:: EXERCISE REQUIREMENTS ::
Upon reaching the line that contains "Цена, руб., 9: 5600 -> 5146" in the records below, begin repeating every line exactly through the last one, skipping pictures.
======== MATERIAL FOR THIS TASK ========
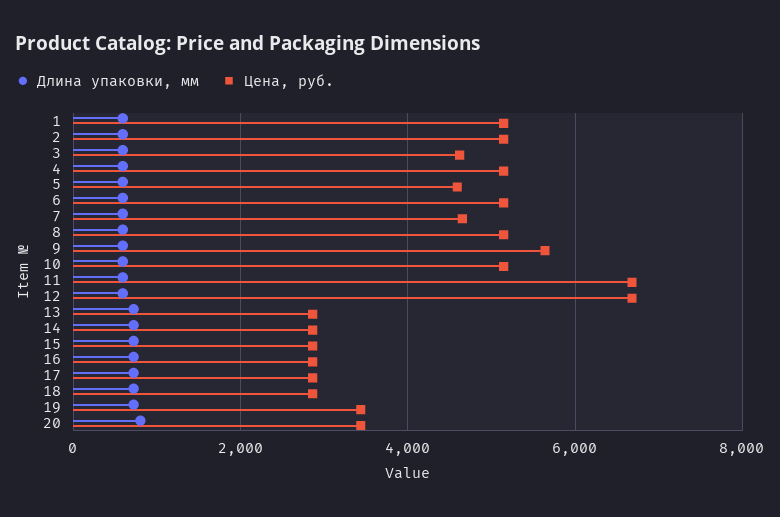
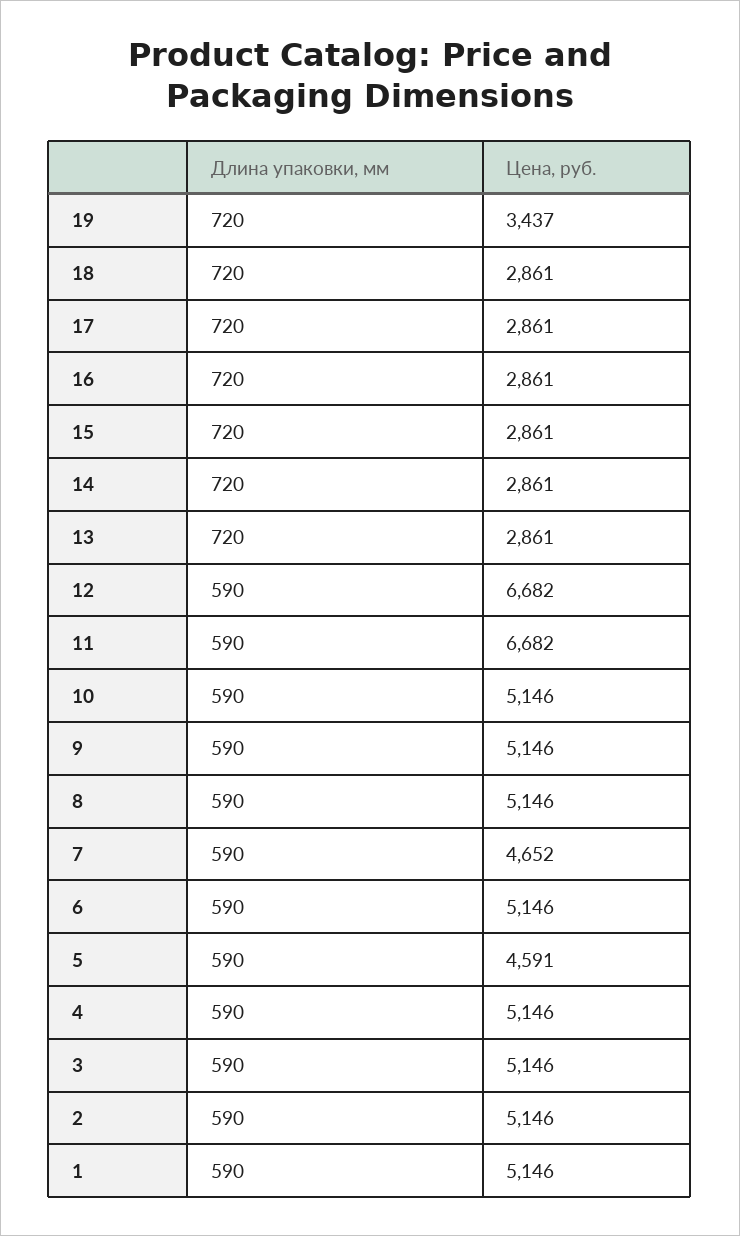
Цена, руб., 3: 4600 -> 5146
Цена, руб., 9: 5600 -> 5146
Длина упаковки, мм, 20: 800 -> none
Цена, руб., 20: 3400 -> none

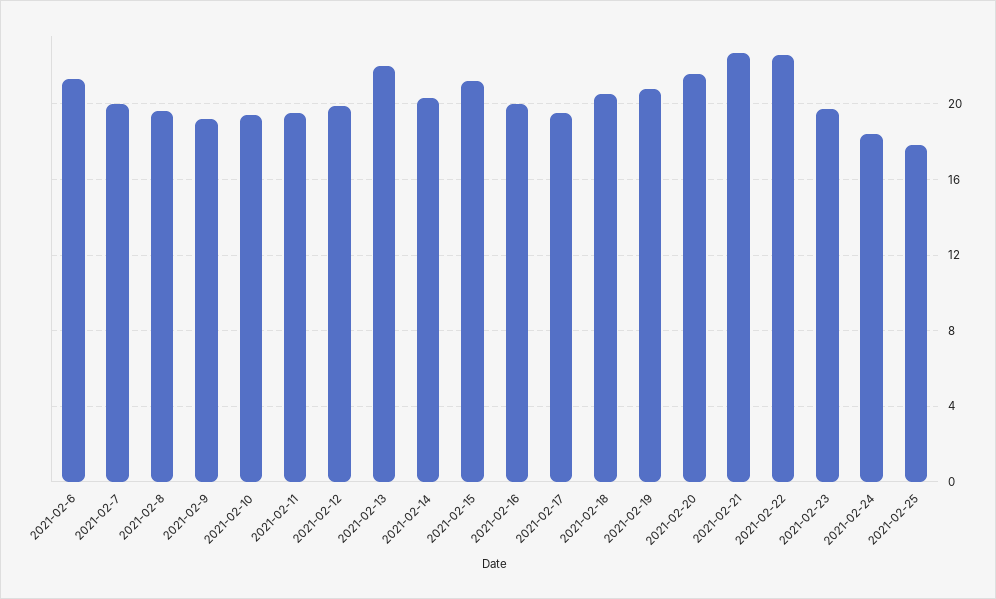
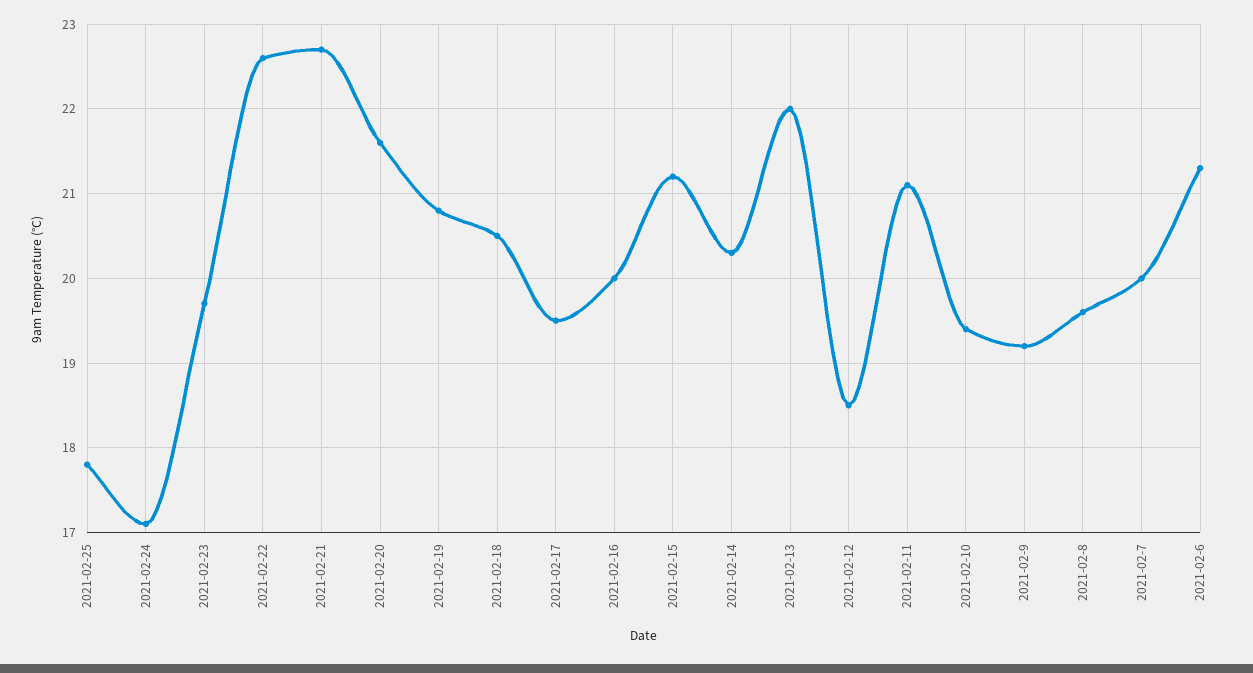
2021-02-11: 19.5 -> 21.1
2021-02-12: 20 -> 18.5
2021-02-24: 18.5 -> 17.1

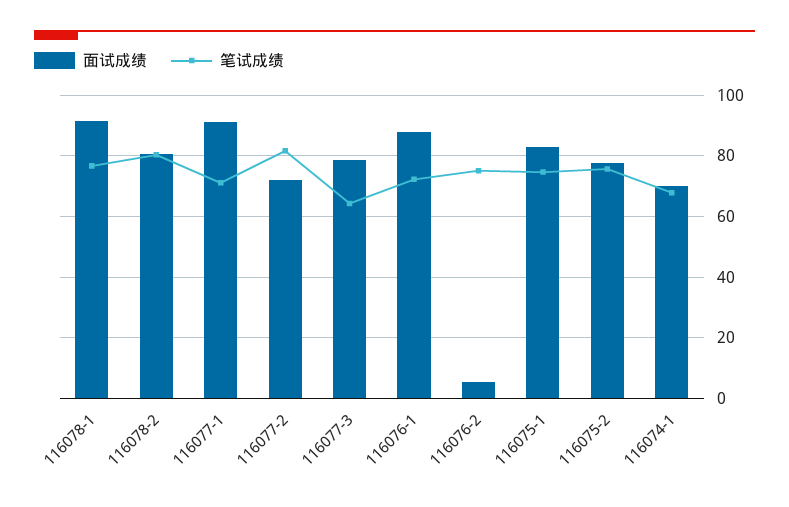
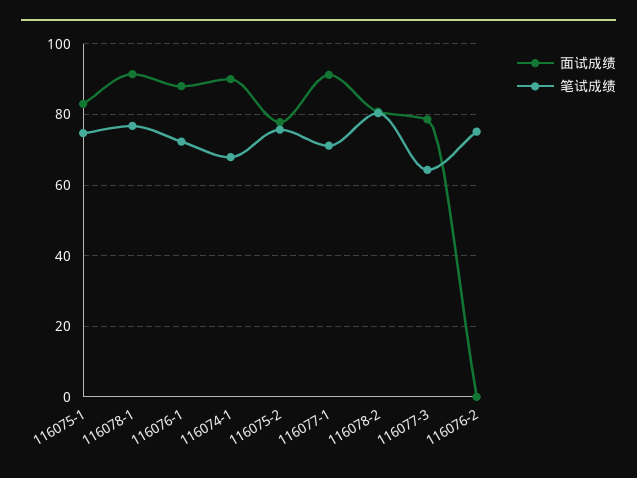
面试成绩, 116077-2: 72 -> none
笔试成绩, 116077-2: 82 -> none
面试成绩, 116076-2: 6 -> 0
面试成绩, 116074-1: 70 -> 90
========
:: SOLUTION TO THE EXERCISE ::
Цена, руб., 9: 5600 -> 5146
Длина упаковки, мм, 20: 800 -> none
Цена, руб., 20: 3400 -> none

2021-02-11: 19.5 -> 21.1
2021-02-12: 20 -> 18.5
2021-02-24: 18.5 -> 17.1

面试成绩, 116077-2: 72 -> none
笔试成绩, 116077-2: 82 -> none
面试成绩, 116076-2: 6 -> 0
面试成绩, 116074-1: 70 -> 90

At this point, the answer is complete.